Traduction par Albert Montémont.
Ménard (Œuvres de Walter Scott, volume 9p. 293-299).


CHAPITRE XXIV.

LE VALET.


Plaira-t-il à Votre Honneur d’accepter mes pauvres services ? Je le supplie seulement de permettre que je me nourrisse de son pain, fût-il du plus noir, et que je me désaltère de son breuvage, fût-il le plus insipide, et je rendrai autant de services à Votre Honneur pour quarante shellings qu’un autre pour trois guinées.
Greene. Tu quoque.


Je me souvins de la dernière recommandation de l’honnête bailli, et ne crus pas manquer de civilité envers Mattie en ajoutant un baiser à la demi-couronne dont je récompensai le petit service qu’elle venait de me rendre, et le Fi donc, monsieur ! qu’elle m’adressa n’exprimait pas non plus un ressentiment bien profond de cette offense.
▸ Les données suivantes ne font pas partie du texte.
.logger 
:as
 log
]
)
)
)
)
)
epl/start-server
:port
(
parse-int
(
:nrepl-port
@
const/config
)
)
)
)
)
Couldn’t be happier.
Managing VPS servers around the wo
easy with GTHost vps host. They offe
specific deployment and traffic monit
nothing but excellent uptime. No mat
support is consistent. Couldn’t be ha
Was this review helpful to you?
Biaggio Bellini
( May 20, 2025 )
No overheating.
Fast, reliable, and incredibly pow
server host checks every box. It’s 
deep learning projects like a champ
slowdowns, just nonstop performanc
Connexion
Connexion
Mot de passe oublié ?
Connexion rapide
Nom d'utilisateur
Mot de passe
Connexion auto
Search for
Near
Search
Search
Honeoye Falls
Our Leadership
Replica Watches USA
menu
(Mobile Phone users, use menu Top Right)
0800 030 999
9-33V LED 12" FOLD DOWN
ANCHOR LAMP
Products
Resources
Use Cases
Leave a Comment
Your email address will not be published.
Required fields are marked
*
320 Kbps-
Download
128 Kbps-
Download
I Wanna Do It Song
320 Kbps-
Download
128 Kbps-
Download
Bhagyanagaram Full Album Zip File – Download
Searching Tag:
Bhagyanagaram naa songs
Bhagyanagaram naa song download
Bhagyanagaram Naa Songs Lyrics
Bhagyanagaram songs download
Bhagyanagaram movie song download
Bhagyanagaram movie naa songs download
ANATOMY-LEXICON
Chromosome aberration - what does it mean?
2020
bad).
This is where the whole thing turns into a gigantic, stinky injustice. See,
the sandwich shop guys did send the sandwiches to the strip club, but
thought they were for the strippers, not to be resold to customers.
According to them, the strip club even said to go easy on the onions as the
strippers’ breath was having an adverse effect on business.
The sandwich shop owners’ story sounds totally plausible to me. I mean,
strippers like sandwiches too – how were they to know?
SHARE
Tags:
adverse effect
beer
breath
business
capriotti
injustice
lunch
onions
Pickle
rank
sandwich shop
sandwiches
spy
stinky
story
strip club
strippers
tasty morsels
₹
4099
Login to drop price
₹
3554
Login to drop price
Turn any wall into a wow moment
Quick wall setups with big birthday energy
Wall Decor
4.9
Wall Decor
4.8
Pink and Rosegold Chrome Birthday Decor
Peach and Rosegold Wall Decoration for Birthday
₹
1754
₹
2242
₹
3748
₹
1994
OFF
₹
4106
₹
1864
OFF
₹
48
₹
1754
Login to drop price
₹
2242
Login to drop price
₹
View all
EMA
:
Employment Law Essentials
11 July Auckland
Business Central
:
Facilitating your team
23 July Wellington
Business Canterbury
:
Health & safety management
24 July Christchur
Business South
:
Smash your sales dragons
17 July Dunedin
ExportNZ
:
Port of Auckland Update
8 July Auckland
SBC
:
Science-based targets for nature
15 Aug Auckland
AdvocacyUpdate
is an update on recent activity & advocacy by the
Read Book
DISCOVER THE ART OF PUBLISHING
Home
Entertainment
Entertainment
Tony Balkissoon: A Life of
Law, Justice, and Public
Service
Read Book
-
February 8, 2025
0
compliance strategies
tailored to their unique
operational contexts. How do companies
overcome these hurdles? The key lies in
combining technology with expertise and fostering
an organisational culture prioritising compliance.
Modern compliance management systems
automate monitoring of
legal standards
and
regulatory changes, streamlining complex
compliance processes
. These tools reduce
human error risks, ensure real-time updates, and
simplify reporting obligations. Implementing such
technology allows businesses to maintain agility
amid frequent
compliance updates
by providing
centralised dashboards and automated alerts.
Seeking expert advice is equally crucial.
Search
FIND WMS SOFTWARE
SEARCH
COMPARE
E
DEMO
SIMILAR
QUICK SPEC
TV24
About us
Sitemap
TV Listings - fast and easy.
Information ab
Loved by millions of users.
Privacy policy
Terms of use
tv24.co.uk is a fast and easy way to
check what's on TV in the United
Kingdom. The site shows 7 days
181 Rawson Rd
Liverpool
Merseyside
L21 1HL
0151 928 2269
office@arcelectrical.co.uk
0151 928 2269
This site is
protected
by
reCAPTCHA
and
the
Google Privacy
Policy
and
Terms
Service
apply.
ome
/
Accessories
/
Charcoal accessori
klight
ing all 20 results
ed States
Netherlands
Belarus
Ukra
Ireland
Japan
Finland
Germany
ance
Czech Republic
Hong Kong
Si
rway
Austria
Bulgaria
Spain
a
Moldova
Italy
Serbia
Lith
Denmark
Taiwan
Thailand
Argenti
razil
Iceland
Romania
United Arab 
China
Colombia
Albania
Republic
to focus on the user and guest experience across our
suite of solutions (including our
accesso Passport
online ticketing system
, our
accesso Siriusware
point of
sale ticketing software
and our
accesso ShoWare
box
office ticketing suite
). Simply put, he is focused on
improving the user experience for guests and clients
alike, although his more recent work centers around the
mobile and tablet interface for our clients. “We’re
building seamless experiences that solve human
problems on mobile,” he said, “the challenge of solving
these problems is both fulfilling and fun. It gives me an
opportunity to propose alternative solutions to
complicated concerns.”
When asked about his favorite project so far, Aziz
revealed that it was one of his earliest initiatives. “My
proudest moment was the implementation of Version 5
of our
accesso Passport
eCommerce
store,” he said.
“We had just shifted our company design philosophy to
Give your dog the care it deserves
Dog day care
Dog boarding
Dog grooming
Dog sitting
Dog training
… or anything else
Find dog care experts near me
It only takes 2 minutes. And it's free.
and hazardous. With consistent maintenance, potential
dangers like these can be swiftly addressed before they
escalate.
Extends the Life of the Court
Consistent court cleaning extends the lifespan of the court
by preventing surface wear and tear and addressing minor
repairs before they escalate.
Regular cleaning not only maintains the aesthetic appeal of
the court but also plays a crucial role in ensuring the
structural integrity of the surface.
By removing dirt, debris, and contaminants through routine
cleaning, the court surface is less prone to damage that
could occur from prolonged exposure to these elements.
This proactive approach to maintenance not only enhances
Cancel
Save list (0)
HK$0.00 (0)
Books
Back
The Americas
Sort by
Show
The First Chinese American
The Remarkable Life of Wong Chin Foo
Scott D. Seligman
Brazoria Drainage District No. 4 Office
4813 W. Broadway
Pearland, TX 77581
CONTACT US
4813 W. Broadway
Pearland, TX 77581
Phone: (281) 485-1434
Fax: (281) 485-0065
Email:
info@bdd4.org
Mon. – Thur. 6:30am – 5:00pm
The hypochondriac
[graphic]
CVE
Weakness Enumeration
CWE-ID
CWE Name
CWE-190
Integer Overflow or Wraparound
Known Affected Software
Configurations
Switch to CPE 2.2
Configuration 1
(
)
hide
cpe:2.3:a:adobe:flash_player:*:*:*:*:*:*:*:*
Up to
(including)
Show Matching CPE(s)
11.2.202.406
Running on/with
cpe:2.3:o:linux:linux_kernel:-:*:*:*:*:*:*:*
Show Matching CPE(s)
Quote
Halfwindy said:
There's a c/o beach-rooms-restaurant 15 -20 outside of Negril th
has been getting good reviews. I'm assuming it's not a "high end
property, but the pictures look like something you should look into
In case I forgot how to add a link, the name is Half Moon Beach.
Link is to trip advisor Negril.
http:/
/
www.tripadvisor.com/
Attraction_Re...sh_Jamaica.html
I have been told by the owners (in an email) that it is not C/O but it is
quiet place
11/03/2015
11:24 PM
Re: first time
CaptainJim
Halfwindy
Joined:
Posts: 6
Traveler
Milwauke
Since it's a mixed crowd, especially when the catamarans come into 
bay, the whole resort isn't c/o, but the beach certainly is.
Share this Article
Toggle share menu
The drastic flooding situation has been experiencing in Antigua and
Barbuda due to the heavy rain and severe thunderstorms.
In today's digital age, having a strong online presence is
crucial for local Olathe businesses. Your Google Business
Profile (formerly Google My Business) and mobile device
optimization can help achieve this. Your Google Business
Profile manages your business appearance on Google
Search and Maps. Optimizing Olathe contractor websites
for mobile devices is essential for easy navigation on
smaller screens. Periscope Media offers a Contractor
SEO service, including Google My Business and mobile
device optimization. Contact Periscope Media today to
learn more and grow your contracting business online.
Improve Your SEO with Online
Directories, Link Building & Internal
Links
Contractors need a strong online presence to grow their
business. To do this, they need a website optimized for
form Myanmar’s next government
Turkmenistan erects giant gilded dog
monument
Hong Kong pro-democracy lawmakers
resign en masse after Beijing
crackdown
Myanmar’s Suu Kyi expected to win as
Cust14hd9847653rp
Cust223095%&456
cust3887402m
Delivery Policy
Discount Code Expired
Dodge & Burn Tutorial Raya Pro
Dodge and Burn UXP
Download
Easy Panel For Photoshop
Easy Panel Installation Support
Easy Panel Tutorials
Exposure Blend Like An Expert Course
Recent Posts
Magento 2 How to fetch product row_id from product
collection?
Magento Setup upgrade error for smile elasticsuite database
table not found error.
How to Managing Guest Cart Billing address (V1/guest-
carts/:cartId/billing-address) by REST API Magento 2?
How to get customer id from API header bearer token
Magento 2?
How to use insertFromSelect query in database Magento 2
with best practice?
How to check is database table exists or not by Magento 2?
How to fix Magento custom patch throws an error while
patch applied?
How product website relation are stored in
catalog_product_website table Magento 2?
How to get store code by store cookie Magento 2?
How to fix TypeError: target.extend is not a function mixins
Je frappai à coups redoublés à la porte de mistress Flyter, et j’éveillai successivement, d’abord deux ou trois chiens errants qui se mirent à aboyer de tous leurs poumons ; puis deux ou trois têtes qui se montrèrent en bonnet de nuit aux croisées voisines pour me réprimander de violer la sainteté de la nuit du dimanche par un bruit si intempestif. Tandis que je tremblais que ce tonnerre ne fût suivi d’une ondée semblable à celle de Xantippe, mistress Flyter elle-même s’éveilla, et d’un ton qui n’aurait pas mal convenu à l’épouse de l’ancien philosophe, elle se mit à gronder deux ou trois musards, qui s’étaient attardés dans sa cuisine, de ne pas s’être empressés d’ouvrir la porte aux premiers coups pour empêcher qu’ils ne recommençassent.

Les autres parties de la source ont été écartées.